### Given text
- Opening Delimiter -

LONDON (AP) — Mayors representing big cities in northern England have slammed the British government's latest wage support package for employees in businesses that may be ordered to close as part of efforts to suppress local coronavirus outbreaks.
In a virtual press briefing Saturday, the leaders of the metropolitan areas around Liverpool, Manchester, Newcastle and Sheffield warned of the economic hardship that their regions are likely to face if and when lockdown restrictions are tightened, potentially within days.
“The north of England is staring the most dangerous winter for years right in the face,” said Andy Burnham, the mayor of Greater Manchester, a region with a population of more than 2.5 million.
While accepting the need for public health measures, the four leaders, all of whom are members of the main opposition Labour Party, vented their frustration at what they consider to be the Conservative government's top-down approach to decision-making.
Prime Minister Boris Johnson is on Monday expected to back a new three-tier local lockdown system, which could see pubs and restaurants in coronavirus hotspots in England being temporarily closed.
Johnson’s Conservatives managed to win a convincing election victory last December by appealing to traditional Labour voters across large swathes of northern England on a promise to “level-up” the country.
As elsewhere in Europe, the pandemic in the U.K. is at a crucial point, with infection levels — and deaths — rising at their fastest rate in months. Without action, there are fears that hospitals will be overwhelmed in coming weeks when they are already busy with winter-related afflictions. The U.K. has experienced Europe's deadliest outbreak with over 42,500 deaths.
Though new coronavirus infections are rising throughout England, cities in the north have seen the most acute increases. As a result, national restrictions, such as a 10 p.m, curfew on pubs and restaurants, have been supplemented by local actions, including in some cases banning contact between two households. In Scotland's two biggest cities, Glasgow and Edinburgh, the pubs have already closed for 16 days as part of measures to suppress the outbreak.
Ahead of Monday's announcement, Treasury chief Rishi Sunak outlined a new support package that will see the government pay from Nov. 1 two-thirds of the salaries of workers in companies ordered to close up to a maximum of 2,100 pounds ($2,730) a month.
That is less generous than a nationwide program that will expire at the end of October. At the height of that program, the government paid 80% of the salaries of furloughed workers, or around 30% of the working population, at a cost of nearly 40 billion pounds.
Jamie Driscoll, mayor of the metropolitan area in and around the city of Newcastle, said the new package was “unacceptable,” not least because it doesn't include workers in firms that aren't forced to close but that would still be impacted. He noted that a shuttered pub will hurt everyone from drinks suppliers through to stand-up comedians.
Steve Rotherham, the mayor of the Liverpool City Region, said he expected his area to face the highest level of restrictions from Wednesday and that he was seeking more details from the government.
“We are actually talking about lives and livelihoods," he said. "Imposing new restrictions without also providing adequate funding and support is simply not acceptable.”
Martin Greenhow, who owns the MOJO chain of five bars in northern cities, described the words of northern leaders as a “breath of fresh air."
“Help us or let us serve," he urged the government. "Don’t let us drown.”

- Closing Delimiter -

### Prompt A
Answer these questions from the report, one line each:
(i) What population does the report give for Greater Manchester?
(ii) From what date will the government start paying under the new support package?
(iii) How many bars are in the MOJO chain?
### Prompt B
Swap "Saturday" for "Sunday" and write out everything in the report from "LONDON (AP) —" down to "potentially within days.".
### Prompt C
List every person the report mentions by name.
The material comes from a separate source and is unrelated to the report.

### Recorded information
- Opening Delimiter -

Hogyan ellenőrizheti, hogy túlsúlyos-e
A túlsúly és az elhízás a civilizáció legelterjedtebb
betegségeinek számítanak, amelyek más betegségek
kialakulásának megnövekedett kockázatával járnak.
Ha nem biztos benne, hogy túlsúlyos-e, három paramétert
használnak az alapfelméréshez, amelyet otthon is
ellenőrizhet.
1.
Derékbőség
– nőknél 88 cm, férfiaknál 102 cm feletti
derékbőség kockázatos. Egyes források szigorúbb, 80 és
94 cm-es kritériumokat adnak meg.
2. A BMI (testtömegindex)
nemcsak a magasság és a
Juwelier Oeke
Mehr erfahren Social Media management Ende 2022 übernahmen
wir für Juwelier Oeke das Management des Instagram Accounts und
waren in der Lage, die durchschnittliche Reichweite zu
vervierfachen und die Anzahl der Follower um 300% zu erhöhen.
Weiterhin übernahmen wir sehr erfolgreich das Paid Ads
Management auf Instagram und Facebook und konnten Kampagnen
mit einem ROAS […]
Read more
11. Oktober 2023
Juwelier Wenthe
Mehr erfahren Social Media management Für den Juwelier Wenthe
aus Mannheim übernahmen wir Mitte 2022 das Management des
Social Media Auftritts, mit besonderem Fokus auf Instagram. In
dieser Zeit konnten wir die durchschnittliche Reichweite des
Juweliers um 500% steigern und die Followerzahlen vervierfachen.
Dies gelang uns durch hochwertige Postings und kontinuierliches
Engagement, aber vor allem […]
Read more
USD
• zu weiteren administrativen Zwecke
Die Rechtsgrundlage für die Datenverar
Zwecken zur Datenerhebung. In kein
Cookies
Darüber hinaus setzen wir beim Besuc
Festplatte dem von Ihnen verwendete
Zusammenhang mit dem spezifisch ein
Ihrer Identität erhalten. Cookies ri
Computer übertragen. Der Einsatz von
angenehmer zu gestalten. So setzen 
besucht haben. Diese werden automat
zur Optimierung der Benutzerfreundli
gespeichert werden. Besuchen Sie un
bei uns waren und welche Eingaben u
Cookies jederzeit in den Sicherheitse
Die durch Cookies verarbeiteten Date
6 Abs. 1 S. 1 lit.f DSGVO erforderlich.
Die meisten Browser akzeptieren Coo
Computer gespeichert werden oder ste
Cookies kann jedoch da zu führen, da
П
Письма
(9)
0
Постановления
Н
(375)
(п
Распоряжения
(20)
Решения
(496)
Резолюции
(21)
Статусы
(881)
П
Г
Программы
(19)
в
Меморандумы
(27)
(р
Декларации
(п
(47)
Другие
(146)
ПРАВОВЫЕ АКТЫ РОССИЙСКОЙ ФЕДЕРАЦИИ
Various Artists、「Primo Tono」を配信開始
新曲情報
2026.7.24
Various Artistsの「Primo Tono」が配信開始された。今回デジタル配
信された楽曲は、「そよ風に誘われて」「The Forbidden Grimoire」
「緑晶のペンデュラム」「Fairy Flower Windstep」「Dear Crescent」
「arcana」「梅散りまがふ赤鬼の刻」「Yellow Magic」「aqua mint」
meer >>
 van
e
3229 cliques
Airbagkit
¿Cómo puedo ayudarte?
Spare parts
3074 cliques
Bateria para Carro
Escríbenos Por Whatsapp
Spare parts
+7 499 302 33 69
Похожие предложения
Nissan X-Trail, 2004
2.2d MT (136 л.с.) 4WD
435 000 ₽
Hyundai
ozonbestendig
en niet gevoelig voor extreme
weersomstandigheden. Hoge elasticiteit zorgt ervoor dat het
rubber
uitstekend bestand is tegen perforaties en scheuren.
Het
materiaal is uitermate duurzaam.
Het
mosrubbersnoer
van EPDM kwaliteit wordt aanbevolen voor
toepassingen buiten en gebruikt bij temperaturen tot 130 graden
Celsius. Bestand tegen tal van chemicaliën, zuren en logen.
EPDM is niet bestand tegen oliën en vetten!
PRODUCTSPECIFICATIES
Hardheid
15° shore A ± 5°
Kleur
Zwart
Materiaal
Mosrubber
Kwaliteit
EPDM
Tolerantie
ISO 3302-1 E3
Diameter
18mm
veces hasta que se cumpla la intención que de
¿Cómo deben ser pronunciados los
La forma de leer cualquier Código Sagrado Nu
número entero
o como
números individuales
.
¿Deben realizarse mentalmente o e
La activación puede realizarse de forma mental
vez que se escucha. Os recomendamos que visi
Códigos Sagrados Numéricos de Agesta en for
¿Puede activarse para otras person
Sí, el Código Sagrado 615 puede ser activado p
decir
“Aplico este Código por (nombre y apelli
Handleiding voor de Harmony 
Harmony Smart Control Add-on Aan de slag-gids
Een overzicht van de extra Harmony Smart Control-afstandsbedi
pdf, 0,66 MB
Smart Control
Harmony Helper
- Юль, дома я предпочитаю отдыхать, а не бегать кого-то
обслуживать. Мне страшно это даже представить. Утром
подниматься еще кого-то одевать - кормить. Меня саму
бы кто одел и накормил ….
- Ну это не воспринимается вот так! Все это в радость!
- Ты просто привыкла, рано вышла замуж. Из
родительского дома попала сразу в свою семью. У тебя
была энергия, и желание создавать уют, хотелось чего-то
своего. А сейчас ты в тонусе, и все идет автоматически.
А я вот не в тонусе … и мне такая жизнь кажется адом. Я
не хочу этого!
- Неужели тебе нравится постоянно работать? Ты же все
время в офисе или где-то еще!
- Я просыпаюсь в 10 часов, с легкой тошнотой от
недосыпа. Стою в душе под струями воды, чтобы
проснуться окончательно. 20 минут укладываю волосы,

- Closing Delimiter -

### Task response A
(i) More than 2.5 million
(ii) Nov. 1
(iii) Five

### Task response B
LONDON (AP) — Mayors representing big cities in northern England have slammed the British government's latest wage support package for employees in businesses that may be ordered to close as part of efforts to suppress local coronavirus outbreaks.
In a virtual press briefing Sunday, the leaders of the metropolitan areas around Liverpool, Manchester, Newcastle and Sheffield warned of the economic hardship that their regions are likely to face if and when lockdown restrictions are tightened, potentially within days.

### Task response C
Andy Burnham
Boris Johnson
Rishi Sunak
Jamie Driscoll
Steve Rotherham
Martin Greenhow